LIDAR, the light detection and ranging technology currently being developed and trialed in the Caribbean, is thought to be a huge step towards helping prepare Global South Countries for natural disasters.
The Pilot Program for Climate Resilience (PPCR) are the first organization to trial the technology, which gathers data on countries like Jamaica and Haiti, and uses the acquired information to predict future impacts and their potential for hazards. It measures Bathymetry (the depth below sea level) and Topography (the height above sea level) to compare currents and surges for abnormalities and aims to build defenses against the aftermath of these types of events. It also uses light rays hooked up to sensors, to generate 3D models of approaching threats. This allows them to accurately and precisely measure things like tides shifts and wind speeds/directions, which can give indication of both the whereabouts a future natural danger is likely to strike, and the magnitude of its force and destruction. This can help inform resilience policies, so that countries can plan for these events and place protective infrastructures in the most effective places.
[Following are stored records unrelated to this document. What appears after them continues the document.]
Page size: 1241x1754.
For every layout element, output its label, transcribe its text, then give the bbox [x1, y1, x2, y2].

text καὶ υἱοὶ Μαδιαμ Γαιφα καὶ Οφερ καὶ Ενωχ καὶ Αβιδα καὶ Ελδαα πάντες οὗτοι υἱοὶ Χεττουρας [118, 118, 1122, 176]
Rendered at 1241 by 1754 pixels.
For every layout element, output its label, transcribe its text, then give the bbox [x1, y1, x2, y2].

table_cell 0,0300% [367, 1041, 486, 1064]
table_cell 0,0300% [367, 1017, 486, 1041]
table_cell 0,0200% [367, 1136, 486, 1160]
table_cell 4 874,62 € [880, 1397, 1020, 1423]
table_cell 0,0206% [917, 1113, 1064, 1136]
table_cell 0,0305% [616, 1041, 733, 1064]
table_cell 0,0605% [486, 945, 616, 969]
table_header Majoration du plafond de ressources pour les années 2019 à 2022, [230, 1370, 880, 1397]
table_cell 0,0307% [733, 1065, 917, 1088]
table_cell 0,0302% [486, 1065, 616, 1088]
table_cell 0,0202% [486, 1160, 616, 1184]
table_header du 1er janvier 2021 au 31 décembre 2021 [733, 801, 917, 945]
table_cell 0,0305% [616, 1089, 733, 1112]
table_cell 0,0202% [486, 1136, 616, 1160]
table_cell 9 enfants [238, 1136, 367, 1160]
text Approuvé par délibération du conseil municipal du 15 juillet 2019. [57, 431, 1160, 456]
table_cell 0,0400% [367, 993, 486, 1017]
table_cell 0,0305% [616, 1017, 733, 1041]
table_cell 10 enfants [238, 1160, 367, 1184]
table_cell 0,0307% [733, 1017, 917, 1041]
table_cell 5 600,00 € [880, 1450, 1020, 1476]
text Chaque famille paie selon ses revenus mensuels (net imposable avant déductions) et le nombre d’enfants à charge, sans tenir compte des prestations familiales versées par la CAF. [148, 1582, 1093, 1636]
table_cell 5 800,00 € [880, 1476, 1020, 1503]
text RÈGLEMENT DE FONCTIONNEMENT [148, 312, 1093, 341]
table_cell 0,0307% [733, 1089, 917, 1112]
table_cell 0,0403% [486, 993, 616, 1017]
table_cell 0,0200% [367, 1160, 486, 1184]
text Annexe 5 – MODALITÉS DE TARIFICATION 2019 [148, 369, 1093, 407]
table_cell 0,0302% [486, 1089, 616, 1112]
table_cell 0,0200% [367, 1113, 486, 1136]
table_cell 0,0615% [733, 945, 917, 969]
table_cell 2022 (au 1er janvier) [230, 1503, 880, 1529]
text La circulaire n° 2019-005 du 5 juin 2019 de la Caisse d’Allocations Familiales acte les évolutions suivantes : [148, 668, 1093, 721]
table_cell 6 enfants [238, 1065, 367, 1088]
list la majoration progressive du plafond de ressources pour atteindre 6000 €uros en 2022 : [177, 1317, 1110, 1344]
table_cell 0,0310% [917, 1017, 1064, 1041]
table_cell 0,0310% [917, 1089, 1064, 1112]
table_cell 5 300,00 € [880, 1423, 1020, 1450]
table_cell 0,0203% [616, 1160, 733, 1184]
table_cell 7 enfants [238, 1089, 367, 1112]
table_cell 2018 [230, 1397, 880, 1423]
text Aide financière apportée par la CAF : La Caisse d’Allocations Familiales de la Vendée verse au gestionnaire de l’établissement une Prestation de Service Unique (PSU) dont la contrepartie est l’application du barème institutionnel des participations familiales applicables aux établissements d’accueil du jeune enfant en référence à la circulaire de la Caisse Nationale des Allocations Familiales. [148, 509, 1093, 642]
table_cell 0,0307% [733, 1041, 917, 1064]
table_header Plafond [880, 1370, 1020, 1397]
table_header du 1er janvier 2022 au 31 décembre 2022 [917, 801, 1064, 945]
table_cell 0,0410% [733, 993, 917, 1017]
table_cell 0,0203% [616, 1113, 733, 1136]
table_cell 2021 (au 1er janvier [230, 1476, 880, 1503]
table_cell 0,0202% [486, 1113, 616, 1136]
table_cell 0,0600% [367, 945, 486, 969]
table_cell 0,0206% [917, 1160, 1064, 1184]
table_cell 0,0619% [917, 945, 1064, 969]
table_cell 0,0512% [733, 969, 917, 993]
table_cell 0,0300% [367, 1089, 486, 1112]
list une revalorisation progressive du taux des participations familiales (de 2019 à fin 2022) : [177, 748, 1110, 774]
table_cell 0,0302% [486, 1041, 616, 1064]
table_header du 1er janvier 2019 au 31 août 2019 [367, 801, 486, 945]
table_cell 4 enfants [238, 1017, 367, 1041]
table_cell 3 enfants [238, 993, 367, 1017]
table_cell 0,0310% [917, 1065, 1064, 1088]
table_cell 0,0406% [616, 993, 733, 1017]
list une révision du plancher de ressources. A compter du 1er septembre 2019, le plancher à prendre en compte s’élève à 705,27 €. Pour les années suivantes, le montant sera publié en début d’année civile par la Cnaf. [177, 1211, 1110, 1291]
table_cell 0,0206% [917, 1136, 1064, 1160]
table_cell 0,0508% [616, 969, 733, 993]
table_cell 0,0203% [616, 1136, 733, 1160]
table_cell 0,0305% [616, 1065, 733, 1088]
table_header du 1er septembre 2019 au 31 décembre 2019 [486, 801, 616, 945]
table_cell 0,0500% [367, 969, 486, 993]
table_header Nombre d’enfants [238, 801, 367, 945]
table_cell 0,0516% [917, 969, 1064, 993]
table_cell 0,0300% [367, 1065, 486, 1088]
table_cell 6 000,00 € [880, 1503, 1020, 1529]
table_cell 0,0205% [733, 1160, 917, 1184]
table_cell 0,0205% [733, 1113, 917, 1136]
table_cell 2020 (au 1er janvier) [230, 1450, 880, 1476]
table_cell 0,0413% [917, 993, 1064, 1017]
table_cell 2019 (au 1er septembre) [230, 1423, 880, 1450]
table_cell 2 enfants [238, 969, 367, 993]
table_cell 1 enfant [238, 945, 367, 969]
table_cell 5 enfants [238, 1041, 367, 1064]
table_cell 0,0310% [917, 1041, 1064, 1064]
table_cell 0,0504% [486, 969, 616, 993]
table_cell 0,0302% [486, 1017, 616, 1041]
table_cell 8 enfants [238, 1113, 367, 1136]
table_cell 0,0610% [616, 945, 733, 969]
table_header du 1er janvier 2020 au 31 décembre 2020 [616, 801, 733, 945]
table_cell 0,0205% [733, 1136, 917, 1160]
In light of the recent Category 5 hurricane that devastated the Bahamas during September 2019, it is imperative that vulnerable countries begin putting systems in place to become more resilient to these natural phenomena in future.
Dorian was one of the most destructive Atlantic hurricanes on record, causing at least 50 deaths, storm surges more than 20 feet high, and mass evacuations in the Bahamas.’ – Ainsley Henry – manager for the Pilot Program for Climate Resilience (PPCR).
It is believed that the disastrous effects on the Bahamas could have been greatly reduced if technologies such as LIDAR had been in place. Future plans are underway to train governments in the use of valuable technologies such as these to be able to provide better defense of their people and preservation of their countries. Data sets gathered using technologies such as LIDAR could provide not only greater resilience before disaster strikes, but also greater recovery and ability to rebuild after the problem has occurred. It could help Global South governments prevent people from living in the highly dangerous zones and provide safer houses and roads that can withstand these risks.
Disaster resilience, impact reduction, enabled recovery.